WHAT IS EXPECTED: Repeat every record exactly, but keep images out of the copy.

SUPPLIED RECORDS:
..........

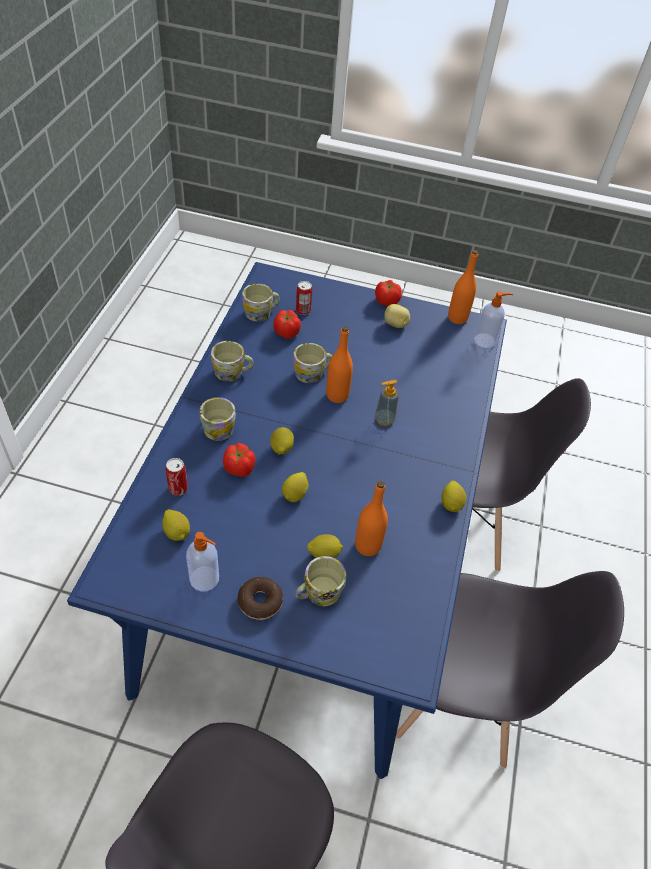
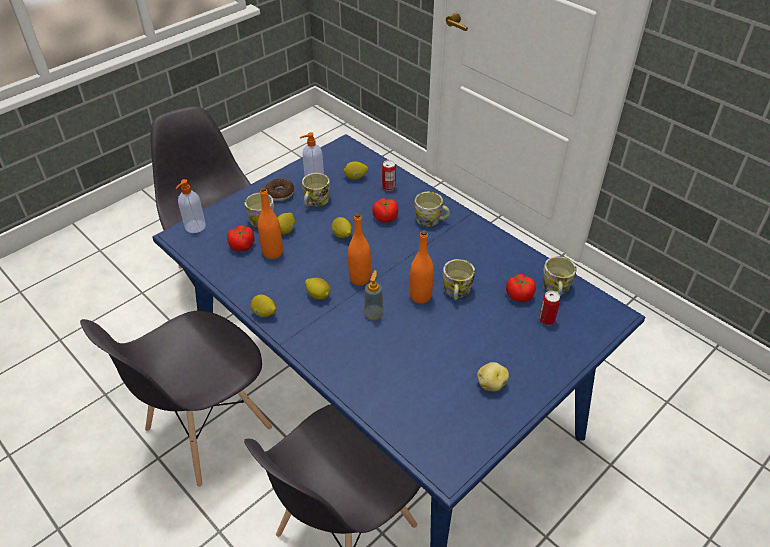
camera: 125 degrees right, 5 degrees down
(233, 372) = (485, 245): mug -> mug (315, 202)
(281, 448) = (387, 243): lemon -> lemon (318, 295)
(386, 301) = (533, 395): tomato -> tomato (242, 246)
(457, 318) = (474, 449): orange bottle -> orange bottle (360, 279)
(485, 340) = (424, 455): soap dispenser -> soap dispenser (194, 227)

..........

EXERCISE ANSWER:
camera: 125 degrees right, 5 degrees down
(233, 372) = (485, 245): mug -> mug (315, 202)
(281, 448) = (387, 243): lemon -> lemon (318, 295)
(386, 301) = (533, 395): tomato -> tomato (242, 246)
(457, 318) = (474, 449): orange bottle -> orange bottle (360, 279)
(485, 340) = (424, 455): soap dispenser -> soap dispenser (194, 227)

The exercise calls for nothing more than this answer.